Brain Flush

May 19, 2009

The Force Unleashed: XML+XPath on Android using dom4j and Jaxen

Filed under: Linux & Open Source, Mobile Devices, Software Development & Programming — Tags: , , , — Matthias @ 1:15 pm

*UPDATE* This post has become obsolete. Google has bundled the Java XPath APIs with the release of FroYo (Android 2.2 / level 8).

*UPDATE* The source code is now on GitHub. Feel free to fork ‘n fix. Here’s the JAR: http://github.com/kaeppler/dom4j-1.6.1-harmony/downloads

I have been very disappointed with Android’s XML parsing support from day one, it’s simply too low level, inconvenient to use, and is lacking important features (I was especially disappointed with the decision to exclude the JAXP XPath support from Android, which has become an integral part of the JSE).

This is not only about cosmetics. Parsing XML documents of only medium complexity already turned out to be error prone and very tedious on Android (white space normalization problems, broken Unicode entity ref expansion, etc.) and we would’ve had to rewrite stuff which existing Java XML libraries already do in a graceful and stable manner.

Since I have always been a big fan of dom4j, I fixed an issue with the latest source tree that prevented dom4j’s QNAME caching to work with Android’s Java implementation (or more precisely, with Apache Harmony’s SAX implementation — the Android Java implementation is based on a pre-release version of Apache Harmony).

I haven’t committed that change back to dom4j yet, because development seems to have stalled on that project, but if anyone is interested, I can host the source code and a working JAR somewhere (please drop a short line in the comments section, otherwise I won’t bother sharing it).

dom4j also works very well in conjunction with Jaxen (a free XPath implementation)!

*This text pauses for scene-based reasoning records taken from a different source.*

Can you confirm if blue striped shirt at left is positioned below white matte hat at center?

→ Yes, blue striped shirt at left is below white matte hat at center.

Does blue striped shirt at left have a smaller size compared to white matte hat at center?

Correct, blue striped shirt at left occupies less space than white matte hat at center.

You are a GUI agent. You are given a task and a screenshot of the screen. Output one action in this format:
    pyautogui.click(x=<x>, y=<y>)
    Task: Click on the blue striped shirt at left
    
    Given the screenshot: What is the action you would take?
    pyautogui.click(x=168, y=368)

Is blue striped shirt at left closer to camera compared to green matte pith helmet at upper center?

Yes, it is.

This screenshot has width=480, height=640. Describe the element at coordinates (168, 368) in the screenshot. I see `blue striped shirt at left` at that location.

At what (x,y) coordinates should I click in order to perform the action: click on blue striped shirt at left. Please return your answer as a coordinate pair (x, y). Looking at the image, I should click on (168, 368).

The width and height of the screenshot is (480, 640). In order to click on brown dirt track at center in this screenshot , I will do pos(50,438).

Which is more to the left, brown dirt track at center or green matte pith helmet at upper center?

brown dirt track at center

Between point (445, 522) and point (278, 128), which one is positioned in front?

Some example code to wet your mouth:

SAXReader reader = new SAXReader(); // dom4j SAXReader
Document document = reader.read(xmlInputStream); // dom4j Document

// select all link nodes with href "http://example.com"
List linkNodes = document.selectNodes("//link[@href='http://example.com']");

// select an attribute value
String val = linkNodes.get(0).attributeValue("href");

// select element text and trim it
String value = document.elementTextTrim("childNode");

etc. pp.

Simple, powerful, straight forward — and performance is also decent (it’s pretty slow in debug mode, but reasonably fast otherwise).

About these ads

42 Comments »

  1. I would be interested in having this available. XMLPullParser is a pain in the arse to use.

    Al.

    Comment by Alistair — May 19, 2009 @ 1:54 pm

    • I wholeheartedly agree :-) Okay then, I’ll upload the modified sources to Google Code later (don’t have time right now), so others can work on fixes as well, in case they find that more things are broken. Meanwhile, I’ll send you the JAR via email so you can get crackin on your stuff.

      Cheers

      Comment by Matthias Käppler — May 19, 2009 @ 1:58 pm

  2. Hi…I would to love to have it. It is very tedious parsing xml in android. I need to parse big xml files of aprpox 512 KB.I have developed my own parser but I want to try with dom4j. Will it be good in performance? Please mail me the jar file. Thanks a lot.

    Comment by Sagar — May 20, 2009 @ 5:24 am

    • 512kb is rather big already, so I’m not sure about the performance here (dom4j will load the complete doc into memory), but you can set up a test app in no time and see for yourself.

      Please no more questions about performance guys… it’s simply impossible for me to tell whether it’ll be fast enough for the apps you’re developing. We use it to parse small xml documents coming from a web service. For this scenario, performance is fine.

      You may also see a slight slowdown when accessing a doc using xpath for the first time, because this will trigger the classloader to load the jaxen stuff.

      Comment by Matthias Käppler — May 20, 2009 @ 7:58 am

  3. Actually I just realized that I cannot put the sources on Google Code, because dom4j is not released under a common open source license. Any other suggestions?

    Comment by Matthias Käppler — May 20, 2009 @ 8:41 am

    • dom4j is released under a BSD license, one of the most common open source licenses…

      Comment by Martin Österlund — September 22, 2009 @ 3:53 pm

      • You’re right, it’s indeed the BSD license. What got me turned off was this:

        3. The name “DOM4J” must not be used to endorse or promote
        products derived from this Software without prior written
        permission of MetaStuff, Ltd. For written permission,
        please contact dom4j-info@metastuff.com.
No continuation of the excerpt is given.